Castiglione del Lago apre al modello di “Cantiere Civico” con Fora

Castiglione del Lago apre al modello di “Cantiere Civico” con Fora

A parlare dal Trasimeno è la lista civica ‘Burico 2019″ che presto sarà soggetto politico. Con il 16,53% di voti catalizzati in soli 40 giorni di campagna elettorale grazie a proposte concrete e comunicazione chiara, la Lista sostiene Fora. Ecco il perché spiegato dal responsabile della comunicazione, Filippo Santiccioli. “Le liste civiche nascono per rappresentare istanze dirette dei cittadini. Nel panorama umbro vediamo affacciarsi due progetti che speravamo uniti nei contenuti.

Da un parte Umbria dei Territori dall’altra il Cantiere Civico con crescente appoggio sul nome di Fora. Cosa ci piace: Ci piace che il primo approccio di Cantiere Civico, per altro direttamente effettuato dal candidato in pectore, sia stato quello di chiederci di dare il nostro contributo al programma e di ragionare assieme sui contenuti regionali e dell’area del Trasimeno.

Cosa non ci piace : dichiarazioni bellicose come quelle lette sul comunicato in vista dell’appuntamento di sabato scorso di Umbria dei territori. Non ci piace per due motivi: perché in prima linea non devono esserci amministratori locali dato che abbiamo bisogno di loro nei territori ; non ci piace perché la decantata apertura mal si concilia con frasi che citiamo testualmente “rinviando al mittente ogni misero tentativo di mettere un freno ad una grande alleanza” (cfr. Corriere dell’Umbria del 21/08).

Quello che leggiamo tra le righe da chiusure di questo tipo, al di là delle dichiarazioni, sembra più vicino alla vecchia logica di rivendicare un ruolo ed un peso specifico da spendere in future contrattazioni. Questo non è il “modello Castiglione”.

Ci auguriamo che Umbria dei Territori abbandoni i toni perentori e ragioni sui contenuti dando da subito il suo apporto senza proclami di posizione e ragionando su contenuti di coalizione, come per altro ben dichiara il Prof. Luca Ferrucci. Leggiamo, a tale proposito, alcune critiche sul fatto che ci sia un nome di sintesi come quello di Fora; crediamo che sia un “non problema” .

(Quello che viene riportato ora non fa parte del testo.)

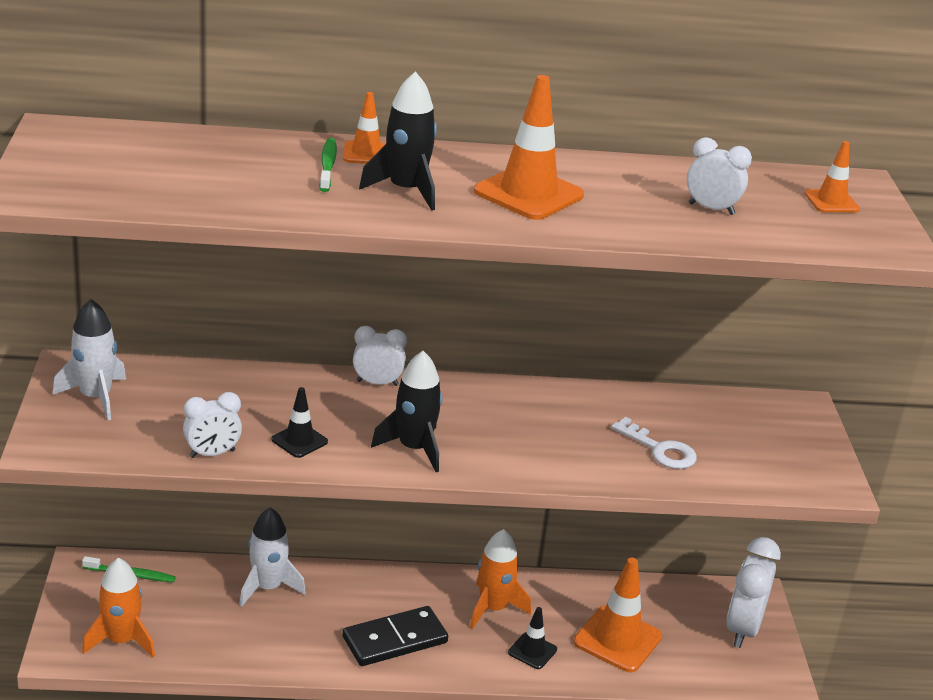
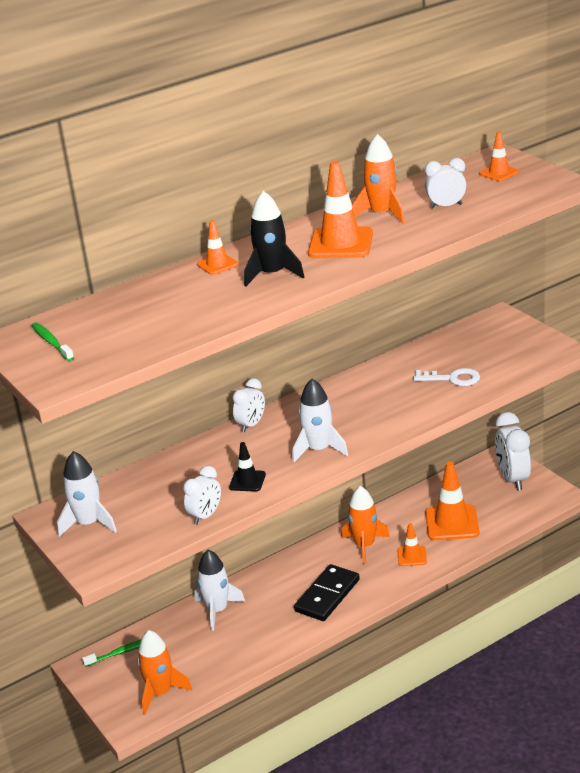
camera: 25 degrees left, 0 degrees up
(327, 166) = (206, 282): green toothbrush -> green toothbrush (51, 342)
(377, 383) = (251, 425): white clock -> white clock turned 150 degrees clockwise
(414, 448) = (318, 450): black rocket -> white rocket
(532, 651) = (412, 556): black traffic cone -> orange traffic cone
(623, 184) = (382, 214): none -> orange rocket

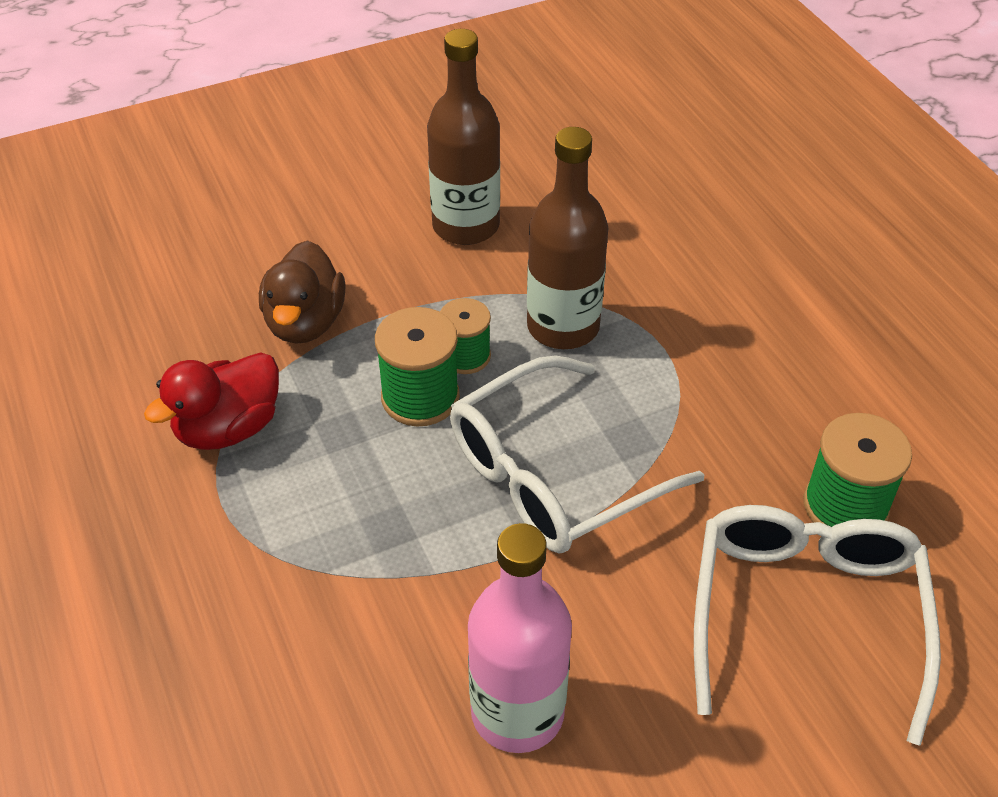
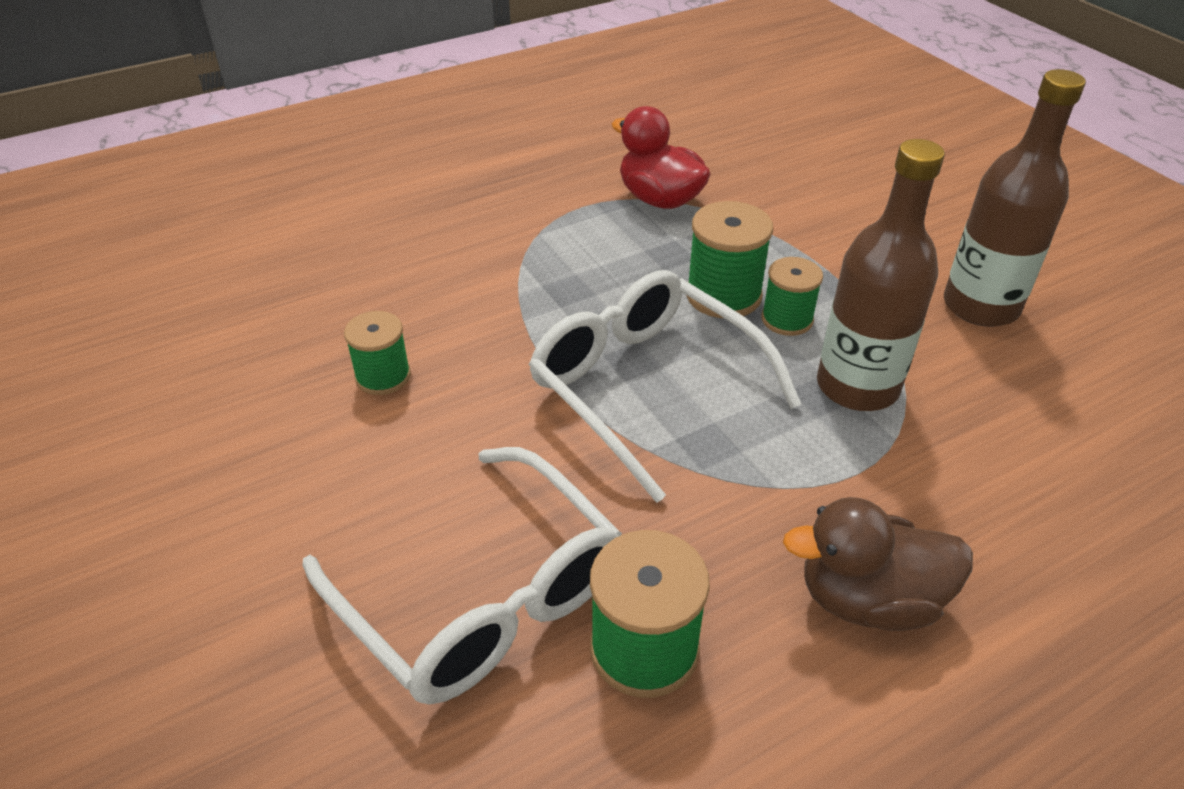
camera: 85 degrees right, 5 degrees down
(305, 322) = (793, 222): brown duck -> brown duck (868, 600)
(517, 712) = (383, 376): pink bottle -> green spool
(806, 615) = (481, 595): white glasses -> white glasses turned 45 degrees clockwise

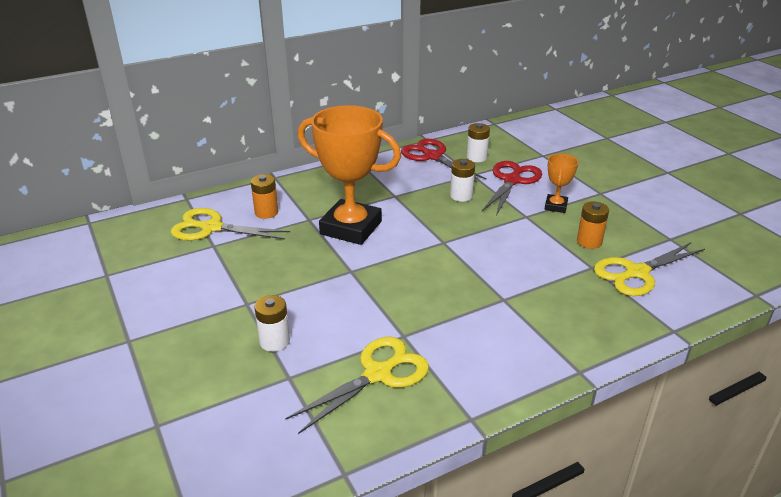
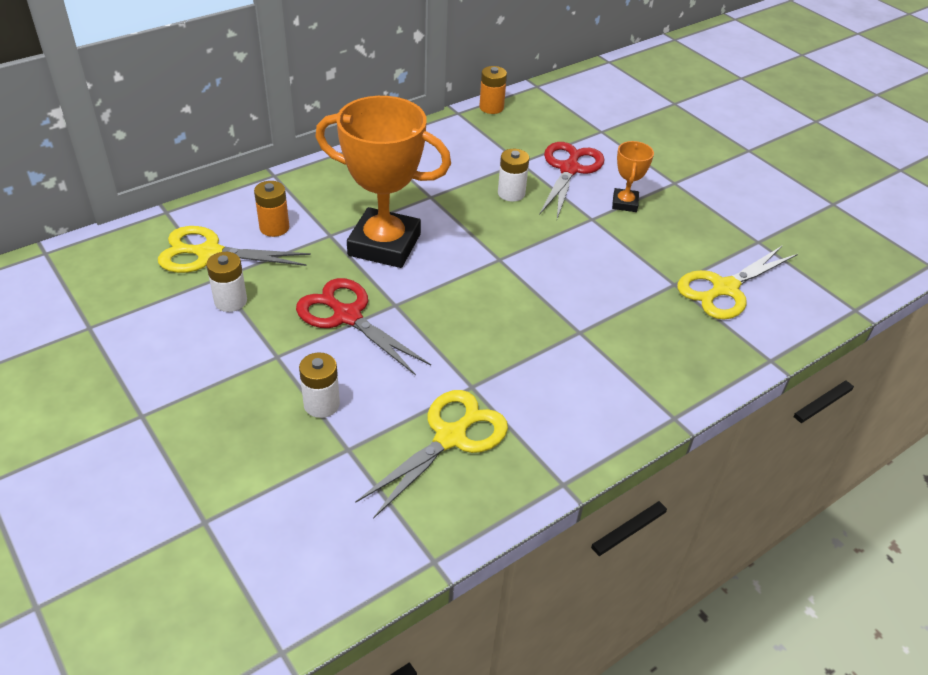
camera: 10 degrees left, 10 degrees up
(433, 156) = (468, 137): red scissors -> red scissors (347, 316)
(476, 157) = (522, 137): white battery -> white battery (230, 301)
(589, 241) = (668, 250): orange battery -> orange battery (491, 107)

Dato il modello elettorale umbro, non c’è altro modo che stare assieme. Servono contenuti, vero, ma serve anche chi possa portare a sintesi così tanti movimenti che altrimenti rischiano di non organizzarsi in così poco tempo. È per questo che apprezziamo il fatto che Fora voglia provare a fare la sintesi tra le anime che stanno nascendo. Riteniamo che i veri civici siano quelli che vogliono costruire un progetto per vincere e cambiare l’Umbria, non scendono in campo a porre condizioni politiche dentro una necessaria e urgente coalizione che sia prima di tutto patto per il territorio.

Mettersi a disposizione significa “fare tutti un passo indietro per fare un grande balzo in avanti” Non siamo più nell’era dei partiti, è un bene da un lato, ma l’organizzazione , il coordinamento e la sintesi ne risentono. Ben venga chi vuole provare a prendersi questo ruolo. Da noi, a Castiglione del Lago, l’impegno di sintesi di Burico ha dato i suoi frutti ed è per questo che apprezziamo ogni tentativo in cui vediamo replicato il modello Castiglione del Lago. Noi, come per Burico, a Castiglione del Lago siamo pronti a dare una mano a Fora sia nei contenuti che nella sostanza”.